Edisi 155, Selasa 13 Juni 2017
Deliberate practice sangat fokus pada jenjang pengembangan ketrampilan atau kapasitas diri seseorang. Bila kita bermain tenis, misalnya, hanya karena kita ingin mendapatkan fun saja. Maka kita umumnya akan mentertawakan pukulan yang menyimpang, tetapi dalam deliberate practice, kegagalan kita memukul bola dengan tepat untuk mencapai efek yang optimal, menjadi kajian serius antara coach dan coachee.
Tidak ada satu latihan yang tidak mempunyai tujuan pengembangan skill yang jelas. Dan belum disebut latihan bila kita belum merasakan beratnya proses stretching kemampuan dalam latihan tersebut.
Karenanya tidak heran bila yang membedakan latihan seorang juara dengan yang lain adalah bahwa terdapat impact pengembangan kemampuan yang besar dalam berbagai latihan yang ia lakukan.
Apa saja prinsip deliberate practice yang utama yang membedakan dia dengan sekedar latihan biasa?
Dimulai dari goal yang spesifik mengenai apa yang ingin diraih, kapan itu diraih, serta pemahaman akan gap skill yang ada antara coachee dengan sang juara dunia.
Deliberate practice menuntut coachee untuk deliberate, yaitu pada saat latihan terjadi peserta latihan terlibat secara penuh dan sadar dalam pengembangan ketrampilan yang tengah ia lakukan. Bisa dikatakan bahwa bila tidak ada kesulitan yang dirasakan dalam proses latihan maka bisa jadi proses latihan tersebut belum efektif.
Fokus latihan bukan untuk fun tetapi untuk stretching. Kesenangan justru diraih ketika kita sudah bisa mencapai level kemampuan yang lebih tinggi. Sebuah achievement fun bukan pleasure fun.
Faktor lain yang penting dalam deliberate practice adalah adanya coach dan feedback. Seringkali seseorang menghadapi suatu blind spot ketika mengevaluasi kelemahan dirinya. Disamping ia sendiri sudah masuk ke comfort zone yang dapat menyebabkan kemalasan dia untuk stretching. Disinilah peran coach yang dapat melihat apa yang tidak dilihat oleh coachee dan mendorongnya mencapai apa yang ia sendiri merasa sudah tidak mungkin.

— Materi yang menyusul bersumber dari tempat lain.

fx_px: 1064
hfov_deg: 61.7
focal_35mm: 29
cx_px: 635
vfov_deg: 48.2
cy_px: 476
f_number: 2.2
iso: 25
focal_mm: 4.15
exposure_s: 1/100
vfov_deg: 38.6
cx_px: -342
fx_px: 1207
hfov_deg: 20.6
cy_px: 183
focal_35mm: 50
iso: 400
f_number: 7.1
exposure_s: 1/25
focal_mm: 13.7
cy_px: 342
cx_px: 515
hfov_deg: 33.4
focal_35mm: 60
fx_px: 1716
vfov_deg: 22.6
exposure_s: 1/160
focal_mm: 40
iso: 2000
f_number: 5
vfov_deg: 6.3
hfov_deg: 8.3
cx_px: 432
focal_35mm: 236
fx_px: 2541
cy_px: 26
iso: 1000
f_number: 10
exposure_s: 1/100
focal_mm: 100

Deliberate practice begitu jelas kita temukan di bidang olah raga dan seni pada para juaranya. Tapi begitu jarang kita temukan di sebagian besar profesi lainnya, sehingga menjadi sebuah hal yang menantang dan menarik untuk mengetahui seberapa jauh konsep ini dapat diterapkan di bidang lainnya.
Ketika konsep ini diterapkan dalam kuliah fisika di tingkat pertama Universitas British Columbia (seperti diuraikan di Bab 9 buku Peak (link nya: …), ditemukan bahwa kelompok yang pada separuh semester berikutnya diberikan metode yang menggunakan prinsip-prinsip deliberate practice, hasil ujiannya bisa sampai 2,5 kali lebih bagus. Bayangkan bila hasil yang sama bisa dicapai dalam seting perusahaan.

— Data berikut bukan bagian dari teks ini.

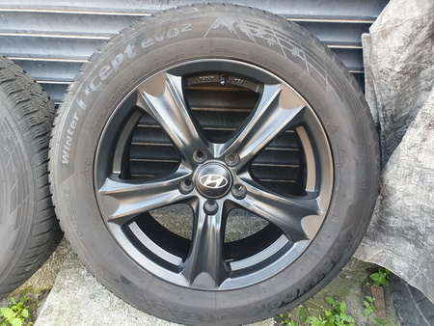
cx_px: 217
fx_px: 326
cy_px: 163
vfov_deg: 53.1
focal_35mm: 26
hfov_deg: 67.3
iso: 250
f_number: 2.4
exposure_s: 1/100
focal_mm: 4.32
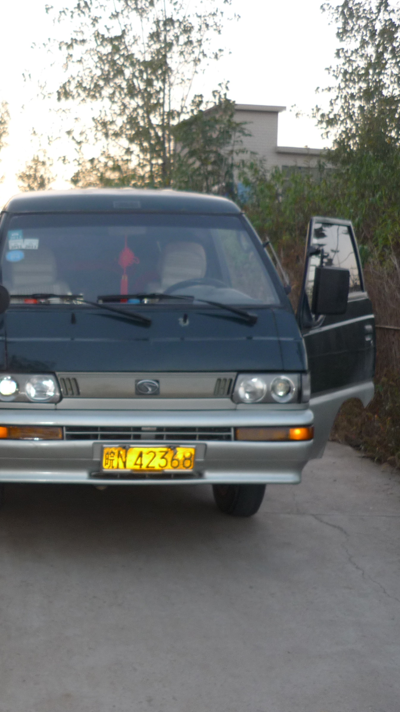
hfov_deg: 23.0
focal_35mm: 49
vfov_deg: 42.1
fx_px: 924
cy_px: 353
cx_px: -38
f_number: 2.8
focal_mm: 5.5
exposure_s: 1/60
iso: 100
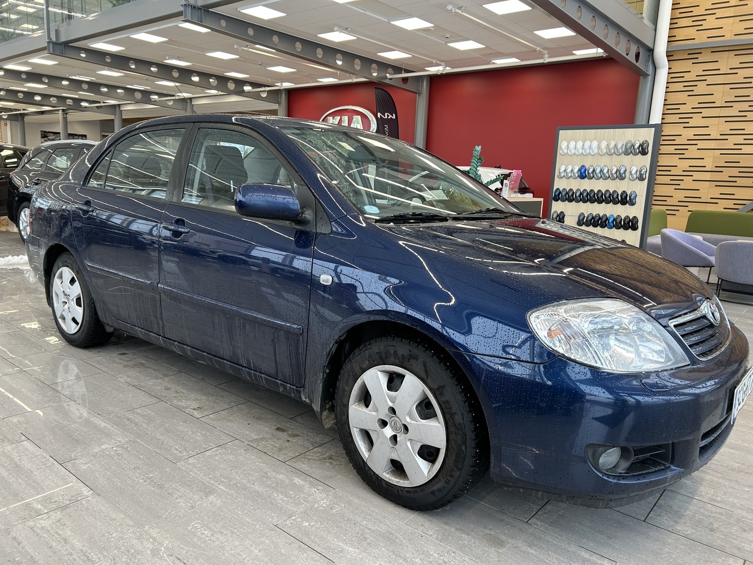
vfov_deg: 53.1
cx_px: 376
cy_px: 282
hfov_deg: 67.3
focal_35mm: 26
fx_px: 566
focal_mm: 5.7
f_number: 1.5
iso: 64
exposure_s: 1/121
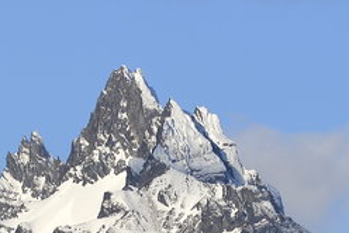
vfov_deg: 1.7
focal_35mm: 825
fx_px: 8007
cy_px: 378
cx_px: 97
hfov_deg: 2.5
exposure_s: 1/3200
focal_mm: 200
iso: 500
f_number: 6.3
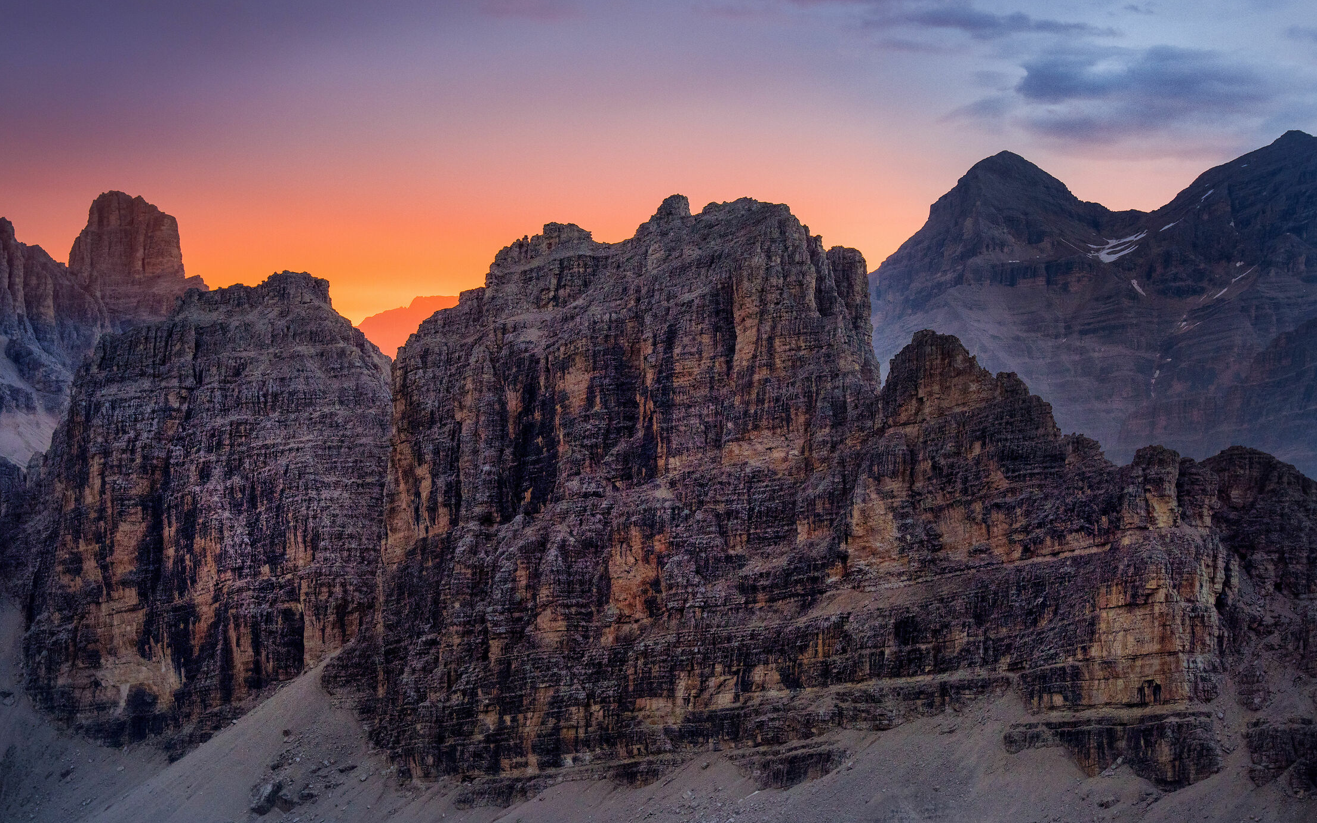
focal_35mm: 61
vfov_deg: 21.3
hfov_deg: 33.5
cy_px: 442
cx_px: 649
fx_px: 2190
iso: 640
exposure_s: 1/13
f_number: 8
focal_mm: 55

Kesulitan di perusahaan memang waktu yang tersedia untuk latihan jauh lebih sedikit dari waktu perform-nya (baca: waktu bekerja), terbalik dengan seting olah raga dimana waktu bertandingnya lebih sedikit daripada waktu latihannya. Walaupun di organisasi sudah familiar dengan istilah coaching sebagai salah satu tugas dari seorang pemimpin, tetapi proses coaching yang dengan detail mem-break down dari skillcoachee-nya dan berusaha untuk secara konsisten memonitor pengembangannya dalam berbagai seting kerja belum dikenal oleh kebanyakan organisasi. Sehingga tidak heran bila pola kepemimpinan yang tidak optimal atau bahkan destruktif bisa dibawa terus oleh seseorang dalam karir organisasinya.